▸ **Problem**
Lines in the listing that hold the string "demonstrates" need to be tallied, and the total given alone.

▸ **Provided data**
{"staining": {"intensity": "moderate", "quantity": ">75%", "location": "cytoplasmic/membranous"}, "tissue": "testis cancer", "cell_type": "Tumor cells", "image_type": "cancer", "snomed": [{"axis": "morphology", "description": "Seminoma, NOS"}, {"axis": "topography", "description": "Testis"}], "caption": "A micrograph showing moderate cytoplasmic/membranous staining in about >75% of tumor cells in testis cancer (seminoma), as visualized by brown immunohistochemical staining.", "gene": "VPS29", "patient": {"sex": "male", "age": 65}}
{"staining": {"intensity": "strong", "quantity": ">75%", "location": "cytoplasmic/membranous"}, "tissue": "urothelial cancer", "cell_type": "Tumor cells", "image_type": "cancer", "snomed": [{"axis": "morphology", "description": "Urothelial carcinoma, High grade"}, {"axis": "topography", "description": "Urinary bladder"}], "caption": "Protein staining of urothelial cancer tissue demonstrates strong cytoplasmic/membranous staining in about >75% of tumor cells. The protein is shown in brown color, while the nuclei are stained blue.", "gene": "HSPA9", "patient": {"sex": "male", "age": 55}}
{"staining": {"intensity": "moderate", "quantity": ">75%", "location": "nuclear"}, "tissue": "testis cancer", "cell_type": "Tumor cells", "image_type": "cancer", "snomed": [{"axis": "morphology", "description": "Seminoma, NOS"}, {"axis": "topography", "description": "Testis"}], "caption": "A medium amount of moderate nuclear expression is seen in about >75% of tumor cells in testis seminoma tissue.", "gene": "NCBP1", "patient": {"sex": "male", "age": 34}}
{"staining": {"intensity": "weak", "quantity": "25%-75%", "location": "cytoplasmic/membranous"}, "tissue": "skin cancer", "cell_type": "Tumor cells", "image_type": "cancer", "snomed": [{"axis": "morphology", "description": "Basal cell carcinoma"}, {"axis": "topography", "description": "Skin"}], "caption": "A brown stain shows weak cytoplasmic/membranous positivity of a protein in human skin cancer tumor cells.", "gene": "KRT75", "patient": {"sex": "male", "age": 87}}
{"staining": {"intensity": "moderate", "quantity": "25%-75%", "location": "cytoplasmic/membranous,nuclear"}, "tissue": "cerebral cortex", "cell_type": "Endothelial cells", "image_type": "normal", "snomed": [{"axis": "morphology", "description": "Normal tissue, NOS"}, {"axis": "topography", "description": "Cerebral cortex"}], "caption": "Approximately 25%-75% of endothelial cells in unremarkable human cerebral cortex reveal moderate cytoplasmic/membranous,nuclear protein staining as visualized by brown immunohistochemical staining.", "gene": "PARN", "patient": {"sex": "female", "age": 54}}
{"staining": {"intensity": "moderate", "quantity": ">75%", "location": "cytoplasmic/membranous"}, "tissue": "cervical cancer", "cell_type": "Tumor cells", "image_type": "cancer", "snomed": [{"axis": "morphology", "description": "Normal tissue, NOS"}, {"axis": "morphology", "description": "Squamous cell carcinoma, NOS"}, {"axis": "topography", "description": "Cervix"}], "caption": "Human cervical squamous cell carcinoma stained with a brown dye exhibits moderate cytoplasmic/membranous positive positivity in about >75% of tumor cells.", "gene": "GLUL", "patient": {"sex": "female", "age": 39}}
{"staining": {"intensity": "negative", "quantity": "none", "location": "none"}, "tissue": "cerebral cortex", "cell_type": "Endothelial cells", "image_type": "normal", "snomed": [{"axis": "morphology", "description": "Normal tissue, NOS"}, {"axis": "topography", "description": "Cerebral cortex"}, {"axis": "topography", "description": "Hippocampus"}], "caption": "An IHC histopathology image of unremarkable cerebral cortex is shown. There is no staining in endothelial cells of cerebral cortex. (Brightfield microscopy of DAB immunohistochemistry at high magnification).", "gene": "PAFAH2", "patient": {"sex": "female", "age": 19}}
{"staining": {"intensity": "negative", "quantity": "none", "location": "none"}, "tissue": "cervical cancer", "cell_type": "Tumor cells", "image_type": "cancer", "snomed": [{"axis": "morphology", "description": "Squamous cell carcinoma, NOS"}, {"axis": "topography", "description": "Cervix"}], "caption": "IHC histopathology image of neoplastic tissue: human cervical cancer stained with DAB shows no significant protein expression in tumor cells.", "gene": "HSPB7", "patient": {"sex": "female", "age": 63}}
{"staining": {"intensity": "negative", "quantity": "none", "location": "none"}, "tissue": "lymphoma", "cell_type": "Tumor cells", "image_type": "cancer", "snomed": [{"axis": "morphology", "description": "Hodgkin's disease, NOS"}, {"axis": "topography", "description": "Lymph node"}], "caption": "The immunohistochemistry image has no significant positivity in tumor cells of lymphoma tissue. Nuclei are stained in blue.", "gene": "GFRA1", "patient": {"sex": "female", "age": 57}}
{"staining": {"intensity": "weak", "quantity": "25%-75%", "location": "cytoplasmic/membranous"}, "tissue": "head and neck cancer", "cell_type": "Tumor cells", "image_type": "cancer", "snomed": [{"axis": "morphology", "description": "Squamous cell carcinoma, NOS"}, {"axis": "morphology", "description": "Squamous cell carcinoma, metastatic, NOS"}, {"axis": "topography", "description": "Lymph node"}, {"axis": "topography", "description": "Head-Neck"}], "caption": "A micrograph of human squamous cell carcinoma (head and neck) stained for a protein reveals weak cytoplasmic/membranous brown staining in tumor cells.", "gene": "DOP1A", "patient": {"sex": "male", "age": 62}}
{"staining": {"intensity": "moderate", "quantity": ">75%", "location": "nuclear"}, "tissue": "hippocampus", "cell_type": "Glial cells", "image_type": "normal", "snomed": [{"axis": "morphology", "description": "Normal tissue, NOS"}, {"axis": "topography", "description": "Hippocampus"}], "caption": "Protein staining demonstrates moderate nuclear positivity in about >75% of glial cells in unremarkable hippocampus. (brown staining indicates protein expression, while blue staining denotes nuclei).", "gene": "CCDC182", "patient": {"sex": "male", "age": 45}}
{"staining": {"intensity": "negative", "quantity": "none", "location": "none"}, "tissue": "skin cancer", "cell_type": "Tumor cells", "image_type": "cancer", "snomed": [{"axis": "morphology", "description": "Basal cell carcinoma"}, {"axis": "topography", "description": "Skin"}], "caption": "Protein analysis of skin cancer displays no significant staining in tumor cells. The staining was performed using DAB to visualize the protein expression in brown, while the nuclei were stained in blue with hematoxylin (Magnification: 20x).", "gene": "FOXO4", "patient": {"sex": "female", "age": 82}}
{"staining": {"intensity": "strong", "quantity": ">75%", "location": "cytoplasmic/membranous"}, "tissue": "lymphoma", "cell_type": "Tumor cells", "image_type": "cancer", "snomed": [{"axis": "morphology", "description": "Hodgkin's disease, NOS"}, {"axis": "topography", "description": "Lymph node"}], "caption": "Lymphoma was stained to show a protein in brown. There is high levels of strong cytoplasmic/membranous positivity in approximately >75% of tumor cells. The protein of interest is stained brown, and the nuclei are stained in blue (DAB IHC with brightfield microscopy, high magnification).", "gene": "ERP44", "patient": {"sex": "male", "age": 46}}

▸ **Output**
2